> _TASK DESCRIPTION_: Among the records that follow, set down only the lines from the one containing "left elbow: (680, 730)" to the one containing "left ankle: (75, 241)", both included, exactly.

Dataset records
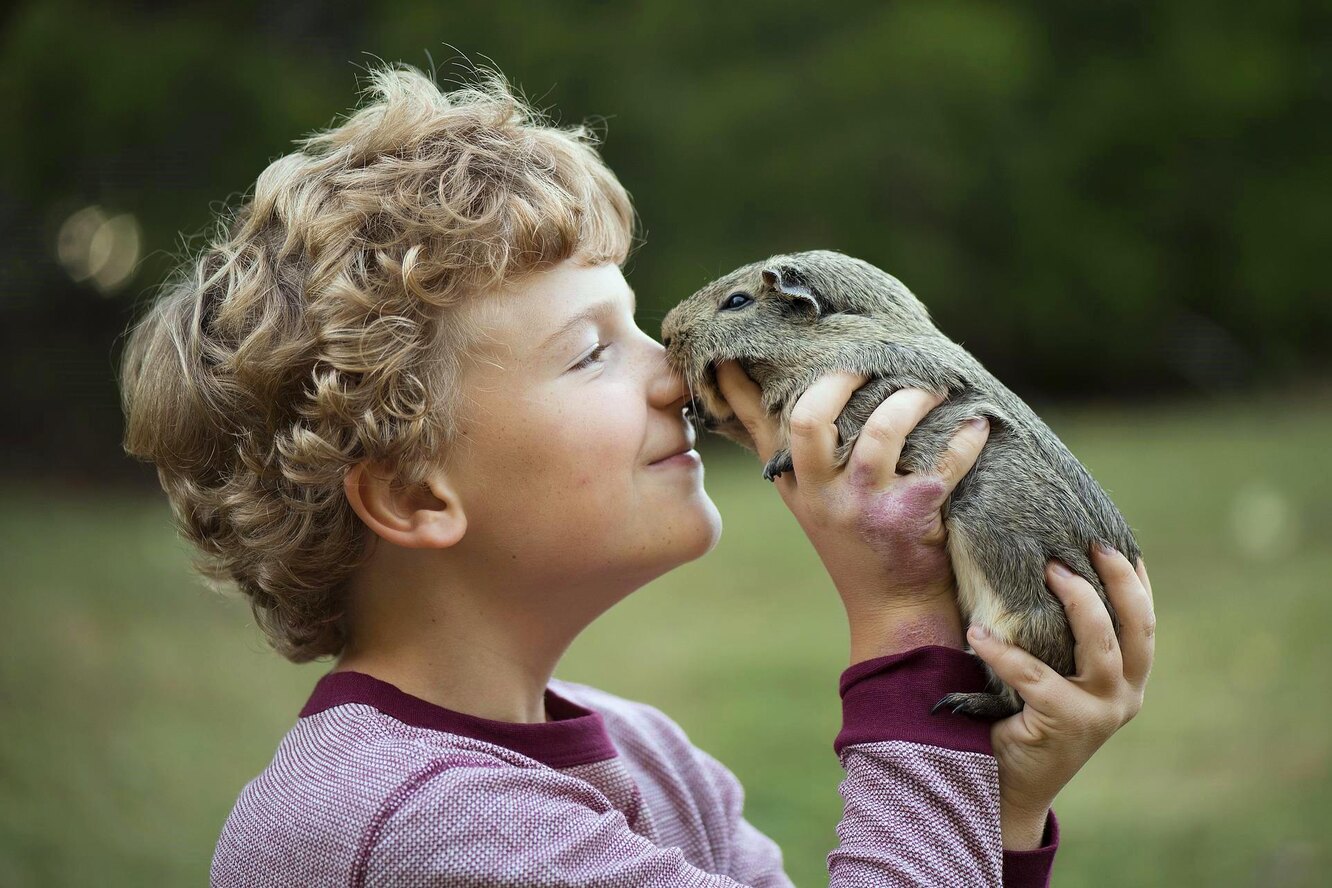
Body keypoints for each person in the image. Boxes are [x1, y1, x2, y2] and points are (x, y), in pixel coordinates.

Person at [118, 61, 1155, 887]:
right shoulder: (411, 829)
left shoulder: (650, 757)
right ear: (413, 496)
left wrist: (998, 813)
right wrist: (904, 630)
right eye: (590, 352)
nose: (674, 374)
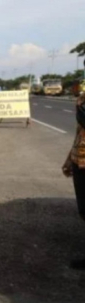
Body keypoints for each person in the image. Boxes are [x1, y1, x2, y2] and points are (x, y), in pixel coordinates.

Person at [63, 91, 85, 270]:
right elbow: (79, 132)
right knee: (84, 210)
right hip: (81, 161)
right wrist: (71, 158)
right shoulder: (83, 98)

---

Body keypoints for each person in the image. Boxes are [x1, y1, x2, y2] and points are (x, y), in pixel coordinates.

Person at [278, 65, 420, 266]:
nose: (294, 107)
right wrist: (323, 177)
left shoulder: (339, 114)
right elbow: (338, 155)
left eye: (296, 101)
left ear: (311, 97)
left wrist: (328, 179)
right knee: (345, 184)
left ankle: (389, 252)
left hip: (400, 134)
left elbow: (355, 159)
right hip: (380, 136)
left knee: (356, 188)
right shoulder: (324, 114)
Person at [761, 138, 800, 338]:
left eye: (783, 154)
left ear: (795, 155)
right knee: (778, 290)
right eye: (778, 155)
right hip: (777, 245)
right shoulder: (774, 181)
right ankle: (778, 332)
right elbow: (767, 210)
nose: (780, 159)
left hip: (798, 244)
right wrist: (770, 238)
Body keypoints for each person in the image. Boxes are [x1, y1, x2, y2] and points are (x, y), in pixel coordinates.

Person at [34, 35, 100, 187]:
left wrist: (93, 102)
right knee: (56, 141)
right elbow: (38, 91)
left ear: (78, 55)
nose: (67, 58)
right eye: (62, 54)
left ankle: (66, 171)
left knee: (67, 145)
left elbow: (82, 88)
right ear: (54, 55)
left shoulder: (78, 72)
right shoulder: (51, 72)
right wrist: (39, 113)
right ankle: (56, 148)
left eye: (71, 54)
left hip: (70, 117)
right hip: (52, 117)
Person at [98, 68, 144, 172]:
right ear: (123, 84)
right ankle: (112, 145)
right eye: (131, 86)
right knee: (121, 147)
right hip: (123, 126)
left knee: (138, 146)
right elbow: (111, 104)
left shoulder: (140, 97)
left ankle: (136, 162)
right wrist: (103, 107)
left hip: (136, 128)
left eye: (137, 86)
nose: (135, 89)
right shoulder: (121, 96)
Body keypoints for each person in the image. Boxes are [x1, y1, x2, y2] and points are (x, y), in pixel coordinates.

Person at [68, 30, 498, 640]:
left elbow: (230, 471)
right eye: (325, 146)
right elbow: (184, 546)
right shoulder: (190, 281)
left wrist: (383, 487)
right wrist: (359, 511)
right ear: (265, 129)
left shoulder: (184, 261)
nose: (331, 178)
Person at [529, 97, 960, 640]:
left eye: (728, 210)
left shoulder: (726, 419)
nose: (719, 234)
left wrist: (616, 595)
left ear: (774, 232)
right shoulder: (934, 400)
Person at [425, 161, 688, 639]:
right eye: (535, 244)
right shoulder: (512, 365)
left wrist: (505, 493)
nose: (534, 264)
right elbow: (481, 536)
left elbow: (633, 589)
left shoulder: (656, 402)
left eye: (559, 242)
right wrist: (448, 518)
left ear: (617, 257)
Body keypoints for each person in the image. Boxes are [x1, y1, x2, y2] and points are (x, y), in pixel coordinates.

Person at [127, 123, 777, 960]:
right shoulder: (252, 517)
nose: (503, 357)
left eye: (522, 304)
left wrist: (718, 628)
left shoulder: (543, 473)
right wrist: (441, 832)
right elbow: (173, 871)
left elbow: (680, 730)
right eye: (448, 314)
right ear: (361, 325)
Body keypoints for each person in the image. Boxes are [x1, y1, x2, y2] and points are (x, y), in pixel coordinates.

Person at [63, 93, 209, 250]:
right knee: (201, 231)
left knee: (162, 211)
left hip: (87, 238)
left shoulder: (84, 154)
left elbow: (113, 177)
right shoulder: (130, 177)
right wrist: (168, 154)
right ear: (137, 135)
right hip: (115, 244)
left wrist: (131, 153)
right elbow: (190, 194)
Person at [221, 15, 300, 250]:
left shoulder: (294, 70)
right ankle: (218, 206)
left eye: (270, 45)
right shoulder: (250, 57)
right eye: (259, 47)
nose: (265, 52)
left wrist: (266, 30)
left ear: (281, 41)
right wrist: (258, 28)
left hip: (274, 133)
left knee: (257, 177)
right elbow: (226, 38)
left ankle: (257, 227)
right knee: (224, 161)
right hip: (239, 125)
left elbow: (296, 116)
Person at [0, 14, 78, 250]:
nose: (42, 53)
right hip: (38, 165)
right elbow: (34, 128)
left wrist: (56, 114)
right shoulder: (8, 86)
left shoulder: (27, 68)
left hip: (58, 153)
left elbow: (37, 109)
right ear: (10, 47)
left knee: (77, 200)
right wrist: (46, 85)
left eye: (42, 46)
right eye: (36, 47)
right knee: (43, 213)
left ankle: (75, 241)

> _TASK RESPONSE_:
left elbow: (680, 730)
right eye: (448, 314)
right ear: (361, 325)
Body keypoints for each person in the image. Boxes are [x1, y1, x2, y2] and points are (x, y), in pixel coordinates.

Person at [63, 93, 209, 250]:
right knee: (201, 231)
left knee: (162, 211)
left hip: (87, 238)
left shoulder: (84, 154)
left elbow: (113, 177)
right shoulder: (130, 177)
right wrist: (168, 154)
right ear: (137, 135)
right hip: (115, 244)
left wrist: (131, 153)
right elbow: (190, 194)
Person at [221, 15, 300, 250]:
left shoulder: (294, 70)
right ankle: (218, 206)
left eye: (270, 45)
right shoulder: (250, 57)
right eye: (259, 47)
nose: (265, 52)
left wrist: (266, 30)
left ear: (281, 41)
right wrist: (258, 28)
left hip: (274, 133)
left knee: (257, 177)
right elbow: (226, 38)
left ankle: (257, 227)
right knee: (224, 161)
right hip: (239, 125)
left elbow: (296, 116)
Person at [0, 14, 78, 250]:
nose: (42, 53)
right hip: (38, 165)
right elbow: (34, 128)
left wrist: (56, 114)
right shoulder: (8, 86)
left shoulder: (27, 68)
left hip: (58, 153)
left elbow: (37, 109)
right ear: (10, 47)
left knee: (77, 200)
right wrist: (46, 85)
left eye: (42, 46)
right eye: (36, 47)
right knee: (43, 213)
left ankle: (75, 241)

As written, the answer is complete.